Assume $f(x)$ is convex in $[0,\infty)$, Prove
$F(x)=\frac{1}{x}\int_0^xf(t)dt$ is convex
Assume $f(x)$ is convex in $[0,\infty)$, Prove
$F(x)=\frac{1}{x}\int_0^xf(t)dt$ is convex
A hint: Substitute $t:=\tau\, x$ $\ (0\leq\tau\leq 1)$ and look at the resulting integral.
0. As alluded to in the comments, there exists several characterizations of convex functions and each of them can prove useful in a given context: one can mention usual convexity inequalities, nondecreasing difference ratios, nondecreasing left- and right-derivatives, nonnnegative second derivatives (when these exist), the graph being above its tangents, some duality à la Fenchel-Legendre, etc.

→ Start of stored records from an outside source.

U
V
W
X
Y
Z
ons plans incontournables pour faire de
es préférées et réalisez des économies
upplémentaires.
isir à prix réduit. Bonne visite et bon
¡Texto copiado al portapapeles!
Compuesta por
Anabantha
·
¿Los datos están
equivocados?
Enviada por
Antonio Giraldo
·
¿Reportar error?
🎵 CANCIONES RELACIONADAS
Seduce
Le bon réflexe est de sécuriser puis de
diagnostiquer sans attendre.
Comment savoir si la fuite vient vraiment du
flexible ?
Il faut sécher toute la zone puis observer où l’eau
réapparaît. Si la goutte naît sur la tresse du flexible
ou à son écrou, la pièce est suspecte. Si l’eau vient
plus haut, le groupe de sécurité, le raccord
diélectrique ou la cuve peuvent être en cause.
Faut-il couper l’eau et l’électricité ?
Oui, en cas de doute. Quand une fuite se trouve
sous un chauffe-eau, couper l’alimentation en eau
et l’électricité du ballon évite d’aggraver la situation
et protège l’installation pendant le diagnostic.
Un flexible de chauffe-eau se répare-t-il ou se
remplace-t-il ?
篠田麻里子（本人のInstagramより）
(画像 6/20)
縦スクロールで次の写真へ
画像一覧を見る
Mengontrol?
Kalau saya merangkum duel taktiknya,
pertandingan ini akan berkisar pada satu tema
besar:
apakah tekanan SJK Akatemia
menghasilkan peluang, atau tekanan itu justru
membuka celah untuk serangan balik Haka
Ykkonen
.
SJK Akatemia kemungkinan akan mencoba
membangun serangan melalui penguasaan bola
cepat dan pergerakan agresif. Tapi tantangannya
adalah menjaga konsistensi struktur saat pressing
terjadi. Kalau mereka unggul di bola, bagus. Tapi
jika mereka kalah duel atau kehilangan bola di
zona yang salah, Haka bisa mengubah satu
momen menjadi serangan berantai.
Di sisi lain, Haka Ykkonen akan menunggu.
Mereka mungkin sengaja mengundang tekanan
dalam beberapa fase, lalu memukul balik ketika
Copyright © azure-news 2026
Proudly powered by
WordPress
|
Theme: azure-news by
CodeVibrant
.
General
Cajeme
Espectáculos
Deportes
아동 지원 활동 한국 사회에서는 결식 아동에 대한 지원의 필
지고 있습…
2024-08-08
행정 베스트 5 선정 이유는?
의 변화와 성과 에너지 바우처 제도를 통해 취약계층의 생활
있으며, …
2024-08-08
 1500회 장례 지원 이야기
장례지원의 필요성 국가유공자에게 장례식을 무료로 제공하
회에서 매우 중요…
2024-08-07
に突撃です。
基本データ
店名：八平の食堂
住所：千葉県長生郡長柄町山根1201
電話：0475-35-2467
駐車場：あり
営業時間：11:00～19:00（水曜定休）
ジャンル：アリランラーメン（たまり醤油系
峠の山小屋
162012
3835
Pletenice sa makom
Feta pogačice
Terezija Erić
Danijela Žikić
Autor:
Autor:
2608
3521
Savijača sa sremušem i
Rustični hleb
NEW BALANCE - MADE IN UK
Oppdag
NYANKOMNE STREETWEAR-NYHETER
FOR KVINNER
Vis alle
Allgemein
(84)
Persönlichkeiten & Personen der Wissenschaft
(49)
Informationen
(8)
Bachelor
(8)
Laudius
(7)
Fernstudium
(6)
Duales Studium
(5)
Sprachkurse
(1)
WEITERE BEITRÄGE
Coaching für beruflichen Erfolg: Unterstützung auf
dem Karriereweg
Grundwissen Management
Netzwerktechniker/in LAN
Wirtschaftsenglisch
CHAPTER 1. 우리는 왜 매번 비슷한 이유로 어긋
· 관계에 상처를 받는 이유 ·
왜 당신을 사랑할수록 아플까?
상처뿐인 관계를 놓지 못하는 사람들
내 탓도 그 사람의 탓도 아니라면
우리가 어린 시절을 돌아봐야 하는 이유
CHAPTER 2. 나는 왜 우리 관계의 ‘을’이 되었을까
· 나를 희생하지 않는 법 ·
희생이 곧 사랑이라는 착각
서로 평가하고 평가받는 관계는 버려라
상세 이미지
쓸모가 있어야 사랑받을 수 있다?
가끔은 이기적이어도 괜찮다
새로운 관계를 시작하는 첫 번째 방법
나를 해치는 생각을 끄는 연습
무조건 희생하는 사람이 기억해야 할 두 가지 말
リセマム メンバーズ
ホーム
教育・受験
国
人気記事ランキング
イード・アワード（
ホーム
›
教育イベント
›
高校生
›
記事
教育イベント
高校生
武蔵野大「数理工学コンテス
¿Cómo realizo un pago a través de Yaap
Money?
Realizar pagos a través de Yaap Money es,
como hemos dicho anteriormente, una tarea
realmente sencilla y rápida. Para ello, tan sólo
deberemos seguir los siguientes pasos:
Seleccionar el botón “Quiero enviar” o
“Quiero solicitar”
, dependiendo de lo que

It happens that a simple change of variables allows to answer the specific question asked here rather shortly. Nevertheless we now explain another method, whose main advantage is that it allows to present some useful tools in this context.

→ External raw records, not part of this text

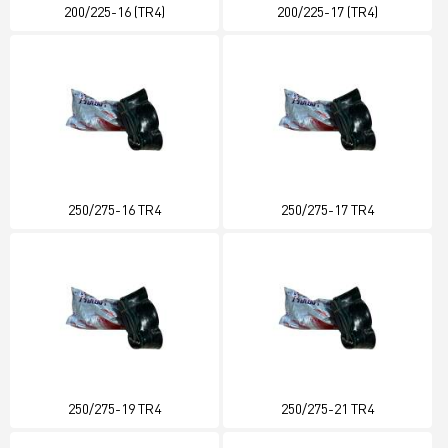
200/225-16 (TR4)
200/225-17 (TR4)
250/275-16 TR4
250/275-17 TR4
250/275-19 TR4
250/275-21 TR4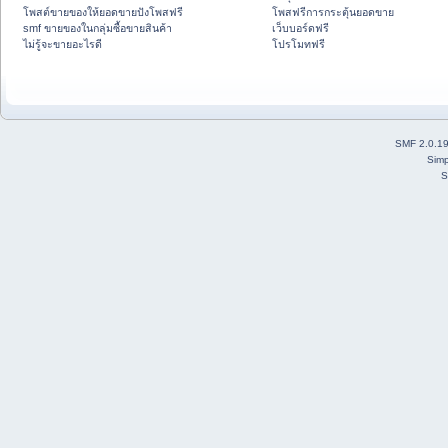
โพสต์ขายของให้ยอดขายปังโพสฟรี
โพสฟรีการกระตุ้นยอดขาย
smf ขายของในกลุ่มซื้อขายสินค้า
เว็บบอร์ดฟรี
ไม่รู้จะขายอะไรดี
โปรโมทฟรี
SMF 2.0.1
Simp
S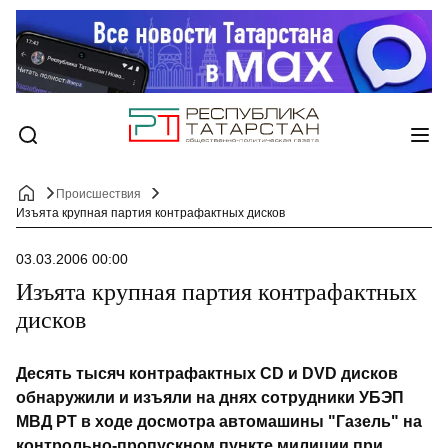
Происшествия
Изъята крупная партия контрафактных дисков
03.03.2006 00:00
Изъята крупная партия контрафактных
дисков
Десять тысяч контрафактных CD и DVD дисков
обнаружили и изъяли на днях сотрудники УБЭП
МВД РТ в ходе досмотра автомашины "Газель" на
контрольно-пропускном пункте милиции при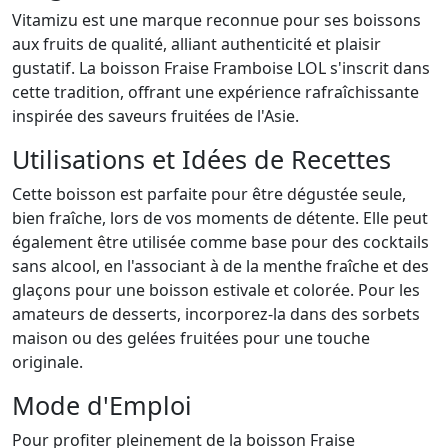
Vitamizu est une marque reconnue pour ses boissons
aux fruits de qualité, alliant authenticité et plaisir
gustatif. La boisson Fraise Framboise LOL s'inscrit dans
cette tradition, offrant une expérience rafraîchissante
inspirée des saveurs fruitées de l'Asie.
Utilisations et Idées de Recettes
Cette boisson est parfaite pour être dégustée seule,
bien fraîche, lors de vos moments de détente. Elle peut
également être utilisée comme base pour des cocktails
sans alcool, en l'associant à de la menthe fraîche et des
glaçons pour une boisson estivale et colorée. Pour les
amateurs de desserts, incorporez-la dans des sorbets
maison ou des gelées fruitées pour une touche
originale.
Mode d'Emploi
Pour profiter pleinement de la boisson Fraise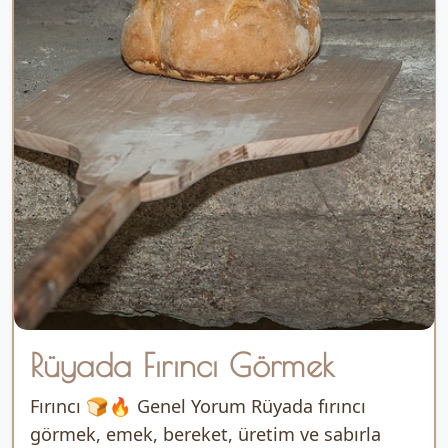
Rüyada Fırıncı Görmek
Fırıncı 🍞🔥 Genel Yorum Rüyada fırıncı
görmek, emek, bereket, üretim ve sabırla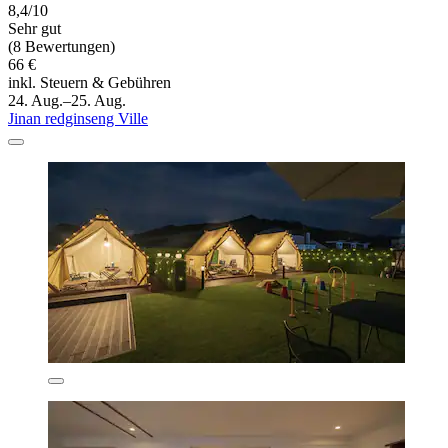
8,4/10
Sehr gut
(8 Bewertungen)
66 €
inkl. Steuern & Gebühren
24. Aug.–25. Aug.
Jinan redginseng Ville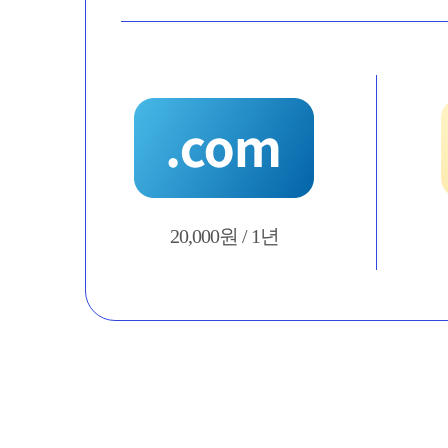
20,000원 / 1년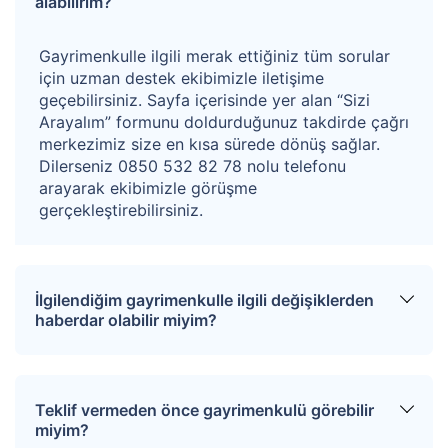
alabilirim?
1/2 oranında hissesi satılıktır. Hisseye düşen
Gayrimenkulle ilgili merak ettiğiniz tüm sorular
alan 172,66 m2'dir.
için uzman destek ekibimizle iletişime
geçebilirsiniz. Sayfa içerisinde yer alan “Sizi
Hisseli gayrimenkullerde diğer hissedarlara ilişkin ön
Arayalım” formunu doldurduğunuz takdirde çağrı
merkezimiz size en kısa sürede dönüş sağlar.
alım hakkı süresi maliklere tebliğ edilmesinden 3 ay
Dilerseniz 0850 532 82 78 nolu telefonu
sonra sona ermektedir, alıcı hisseli gayrimenkullerdeki
arayarak ekibimizle görüşme
gerçekleştirebilirsiniz.
hukuki süreçleri bilerek teklif vermeyi kabul eder.
Taşınmaz tapuda Lagus Mahallesi'ne kayıtlıdır.
Kazanan teklifin %4+KDV’si oranında hizmet bedeli
İlgilendiğim gayrimenkulle ilgili değişiklerden
alınacaktır.
haberdar olabilir miyim?
Sitemize üye olarak ilgilendiğiniz tapuları
favorinize ekleyebilirsiniz. Favorilere eklediğiniz
Teklif vermeden önce gayrimenkulü görebilir
tapular hakkında tüm haberler, değişiklikler ve
miyim?
açık artırma tarihlerinde oluşacak gelişmeler size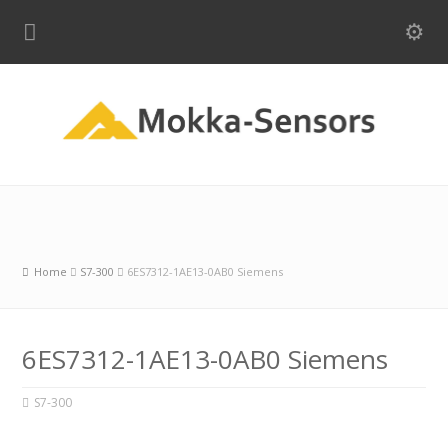
Home
S7-300
6ES7312-1AE13-0AB0 Siemens
6ES7312-1AE13-0AB0 Siemens
S7-300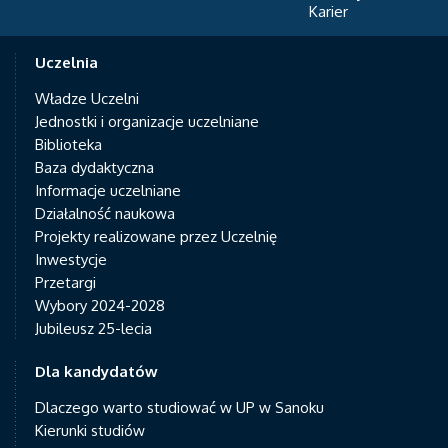
Karier
Uczelnia
Władze Uczelni
Jednostki i organizacje uczelniane
Biblioteka
Baza dydaktyczna
Informacje uczelniane
Działalność naukowa
Projekty realizowane przez Uczelnię
Inwestycje
Przetargi
Wybory 2024-2028
Jubileusz 25-lecia
Dla kandydatów
Dlaczego warto studiować w UP w Sanoku
Kierunki studiów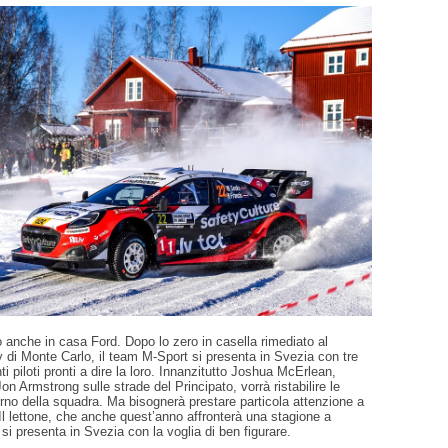
to anche in casa Ford. Dopo lo zero in casella rimediato al
y di Monte Carlo, il team M-Sport si presenta in Svezia con tre
i piloti pronti a dire la loro. Innanzitutto Joshua McErlean,
on Armstrong sulle strade del Principato, vorrà ristabilire le
terno della squadra. Ma bisognerà prestare particola attenzione a
l lettone, che anche quest’anno affronterà una stagione a
si presenta in Svezia con la voglia di ben figurare.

To wit, a characterization of convexity is as follows: the function $f:[0,+\infty)\to\mathbb R$ is convex on $[0,+\infty)$ if and only if there exists a nondecreasing locally integrable function $g:(0,+\infty)\to\mathbb R$ and some finite $c$ such that, for every $x\geqslant0$, $ f(x)=c+\int_0^xg(y)\mathrm dy. $ (To be rigorous here, one can only be sure that $f(0)\geqslant c$, but to ask that $f$ is continuous at $0$ does not change its convexity.)
1. In our context, assuming that $f$ is convex and written as above, one gets $ F(x)=\frac1x\int_0^xf(y)\mathrm dy=c+\frac1x\int_0^x\int_0^yg(z)\mathrm dz\mathrm dy=c+\frac1x\int_0^xg(z)(x-z)\mathrm dz, $ and one seeks a nondecreasing locally integrable function $h$ such that $F=c+\int\limits_0^{\cdot} h$.
2. To find $h$, introduce the function $ k=\int\limits_0^{\cdot}yg(y)\mathrm dy. $ An integration by parts yields F(x)=c+\int_0^xk'(z)\frac{x-z}{xz}\mathrm dz=c+\left[\frac{x-z}{xz}k(z)\right]_ 0^x+\int_0^xk(z)\frac{\mathrm dz}{z^2}. Since $k(z)=o(z)$ when $z\to0$, the second term on the RHS is zero and $F$ has the desired form, with $ h(x)=\frac1{x^2}k(x)=\frac1{x^2}\int_0^xyg(y)\mathrm dy. $ 3. To check whether $h$ is nondecreasing, several methods are available here, let us explain one which is completely elementary. For every $0\lt x\leqslant y$, $ y^2h(y)=\int_0^xzg(z)\mathrm dz+\int_x^yzg(z)\mathrm dz=x^2h(x)+\int_x^yzg(z)\mathrm dz, $ and $g(z)\geqslant g(x)$ for every $z\geqslant x$, hence $ 2y^2h(y)\geqslant 2x^2h(x)+g(x)\int_x^y2z\mathrm dz=2x^2h(x)+g(x)(y^2-x^2). $ Now, $g(z)\leqslant g(x)$ for every $z\leqslant x$ hence $ 2x^2h(x)\leqslant g(x)\int_0^x2z\mathrm dz=g(x)x^2,\quad\text{that is,}\quad g(x)\geqslant2h(x). $ Using this in the previous inequality, one gets $ 2y^2h(y)\geqslant 2x^2h(x)+2h(x)(y^2-x^2)=2y^2h(x), $ hence $h(y)\geqslant h(x)$ and the proof is complete.